## [WHAT YOU HAVE TO DO]
Count the lines in the items below that contain the string "entryY", where upper and lower case count as different. Reply with the number only.

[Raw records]
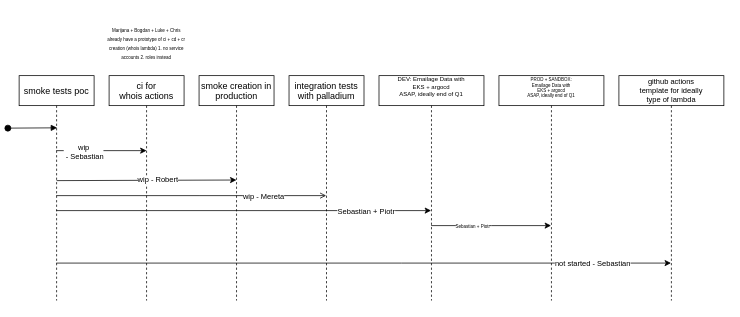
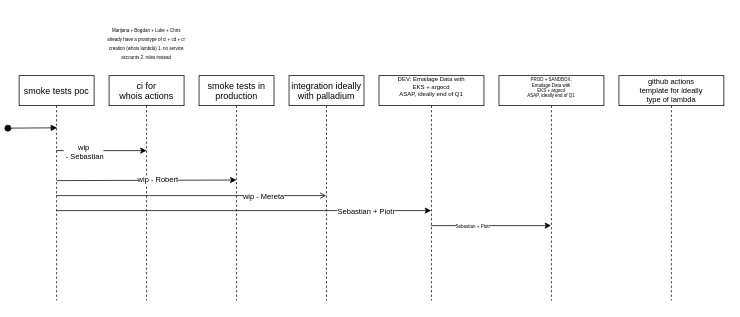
  <mxCell id="0" />
  <mxCell id="1" parent="0" />
  <mxCell id="2" style="edgeStyle=orthogonalEdgeStyle;rounded=0;orthogonalLoop=1;jettySize=auto;html=1;fontSize=10;endArrow=open;" edge="1" parent="1" source="8" target="14"><mxGeometry relative="1" as="geometry"><Array as="points"><mxPoint x="260" y="260" /><mxPoint x="260" y="260" /></Array></mxGeometry></mxCell>
  <mxCell id="3" value="wip - Mereta" style="edgeLabel;html=1;align=center;verticalAlign=middle;resizable=0;points=[];fontSize=10;" vertex="1" connectable="0" parent="2"><mxGeometry x="0.534" relative="1" as="geometry"><mxPoint as="offset" /></mxGeometry></mxCell>
- <mxCell id="4" style="edgeStyle=orthogonalEdgeStyle;rounded=0;orthogonalLoop=1;jettySize=auto;html=1;fontSize=10;" edge="1" parent="1" source="8" target="18"><mxGeometry relative="1" as="geometry"><Array as="points"><mxPoint x="530" y="350" /><mxPoint x="530" y="350" /></Array></mxGeometry></mxCell>
- <mxCell id="5" value="not started - Sebastian" style="edgeLabel;html=1;align=center;verticalAlign=middle;resizable=0;points=[];fontSize=10;" vertex="1" connectable="0" parent="4"><mxGeometry x="0.672" relative="1" as="geometry"><mxPoint x="29" as="offset" /></mxGeometry></mxCell>
  <mxCell id="6" style="edgeStyle=orthogonalEdgeStyle;rounded=0;orthogonalLoop=1;jettySize=auto;html=1;fontSize=10;" edge="1" parent="1" source="8" target="21"><mxGeometry relative="1" as="geometry"><Array as="points"><mxPoint x="460" y="280" /><mxPoint x="460" y="280" /></Array></mxGeometry></mxCell>
  <mxCell id="7" value="Sebastian + Piotr" style="edgeLabel;html=1;align=center;verticalAlign=middle;resizable=0;points=[];fontSize=10;" vertex="1" connectable="0" parent="6"><mxGeometry x="0.652" relative="1" as="geometry"><mxPoint as="offset" /></mxGeometry></mxCell>
  <mxCell id="8" value="smoke tests poc" style="shape=umlLifeline;perimeter=lifelinePerimeter;container=1;collapsible=0;recursiveResize=0;rounded=0;shadow=0;strokeWidth=1;" parent="1" vertex="1"><mxGeometry x="20" y="100" width="100" height="300" as="geometry" /></mxCell>
  <mxCell id="9" value="" style="verticalAlign=bottom;startArrow=oval;endArrow=block;startSize=8;shadow=0;strokeWidth=1;entryX=0.508;entryY=0.232;entryDx=0;entryDy=0;entryPerimeter=0;" parent="8" target="8" edge="1"><mxGeometry relative="1" as="geometry"><mxPoint x="-15" y="70" as="sourcePoint" /><mxPoint x="45" y="70" as="targetPoint" /></mxGeometry></mxCell>
  <mxCell id="10" value="ci for&#10;whois actions" style="shape=umlLifeline;perimeter=lifelinePerimeter;container=1;collapsible=0;recursiveResize=0;rounded=0;shadow=0;strokeWidth=1;" parent="1" vertex="1"><mxGeometry x="140" y="100" width="100" height="300" as="geometry" /></mxCell>
  <mxCell id="11" value="" style="endArrow=classic;html=1;rounded=0;entryX=0.499;entryY=0.464;entryDx=0;entryDy=0;entryPerimeter=0;" edge="1" parent="10" target="13"><mxGeometry width="50" height="50" relative="1" as="geometry"><mxPoint x="-69.997" y="140" as="sourcePoint" /><mxPoint x="49.82" y="140" as="targetPoint" /></mxGeometry></mxCell>
  <mxCell id="12" value="wip - Robert" style="edgeLabel;html=1;align=center;verticalAlign=middle;resizable=0;points=[];fontSize=10;" vertex="1" connectable="0" parent="11"><mxGeometry x="0.127" y="1" relative="1" as="geometry"><mxPoint as="offset" /></mxGeometry></mxCell>
- <mxCell id="13" value="smoke creation in&#10;production" style="shape=umlLifeline;perimeter=lifelinePerimeter;container=1;collapsible=0;recursiveResize=0;rounded=0;shadow=0;strokeWidth=1;" vertex="1" parent="1"><mxGeometry x="260" y="100" width="100" height="300" as="geometry" /></mxCell>
- <mxCell id="14" value="integration tests&#10;with palladium" style="shape=umlLifeline;perimeter=lifelinePerimeter;container=1;collapsible=0;recursiveResize=0;rounded=0;shadow=0;strokeWidth=1;" vertex="1" parent="1"><mxGeometry x="380" y="100" width="100" height="300" as="geometry" /></mxCell>
+ <mxCell id="13" value="smoke tests in&#10;production" style="shape=umlLifeline;perimeter=lifelinePerimeter;container=1;collapsible=0;recursiveResize=0;rounded=0;shadow=0;strokeWidth=1;" vertex="1" parent="1"><mxGeometry x="260" y="100" width="100" height="300" as="geometry" /></mxCell>
+ <mxCell id="14" value="integration ideally&#10;with palladium" style="shape=umlLifeline;perimeter=lifelinePerimeter;container=1;collapsible=0;recursiveResize=0;rounded=0;shadow=0;strokeWidth=1;" vertex="1" parent="1"><mxGeometry x="380" y="100" width="100" height="300" as="geometry" /></mxCell>
  <mxCell id="15" value="" style="endArrow=classic;html=1;rounded=0;" edge="1" parent="1" source="8"><mxGeometry width="50" height="50" relative="1" as="geometry"><mxPoint x="300" y="250" as="sourcePoint" /><mxPoint x="190" y="200" as="targetPoint" /></mxGeometry></mxCell>
  <mxCell id="16" value="&lt;div&gt;wip&lt;/div&gt;&amp;nbsp;- Sebastian" style="edgeLabel;html=1;align=center;verticalAlign=middle;resizable=0;points=[];fontSize=10;" vertex="1" connectable="0" parent="15"><mxGeometry x="-0.406" relative="1" as="geometry"><mxPoint as="offset" /></mxGeometry></mxCell>
  <mxCell id="17" value="&lt;p style=&quot;line-height: 1&quot;&gt;&lt;font style=&quot;font-size: 6px&quot;&gt;Marijana + Bogdan + Luke + Chris already have a prototype of ci + cd + cr creation (whois lambda) 1. no service accounts 2. roles instead&lt;br&gt;&lt;/font&gt;&lt;/p&gt;" style="text;html=1;strokeColor=none;fillColor=none;align=center;verticalAlign=middle;whiteSpace=wrap;rounded=0;" vertex="1" parent="1"><mxGeometry x="135" width="110" height="70" as="geometry" y="20" /></mxCell>
  <mxCell id="18" value="github actions&#10;template for ideally&#10;type of lambda" style="shape=umlLifeline;perimeter=lifelinePerimeter;container=1;collapsible=0;recursiveResize=0;rounded=0;shadow=0;strokeWidth=1;fontSize=10;" vertex="1" parent="1"><mxGeometry x="820" y="100" width="140" height="300" as="geometry" /></mxCell>
  <mxCell id="19" style="edgeStyle=orthogonalEdgeStyle;rounded=0;orthogonalLoop=1;jettySize=auto;html=1;fontSize=6;" edge="1" parent="1" source="21" target="22"><mxGeometry relative="1" as="geometry"><Array as="points"><mxPoint x="650" y="300" /><mxPoint x="650" y="300" /></Array></mxGeometry></mxCell>
  <mxCell id="20" value="Sebastian + Piotr" style="edgeLabel;html=1;align=center;verticalAlign=middle;resizable=0;points=[];fontSize=6;" vertex="1" connectable="0" parent="19"><mxGeometry x="-0.314" y="-1" relative="1" as="geometry"><mxPoint as="offset" /></mxGeometry></mxCell>
  <mxCell id="21" value="DEV: Emailage Data with&#10;EKS + argocd&#10;ASAP, ideally end of Q1&#10;" style="shape=umlLifeline;perimeter=lifelinePerimeter;container=1;collapsible=0;recursiveResize=0;rounded=0;shadow=0;strokeWidth=1;fontSize=8;" vertex="1" parent="1"><mxGeometry x="500" y="100" width="140" height="300" as="geometry" /></mxCell>
  <mxCell id="22" value="PROD + SANDBOX:&#10;Emailage Data with&#10;EKS + argocd&#10;ASAP, ideally end of Q1&#10;" style="shape=umlLifeline;perimeter=lifelinePerimeter;container=1;collapsible=0;recursiveResize=0;rounded=0;shadow=0;strokeWidth=1;fontSize=6;" vertex="1" parent="1"><mxGeometry x="660" y="100" width="140" height="300" as="geometry" /></mxCell>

## [THE COMPLETED TASK]
2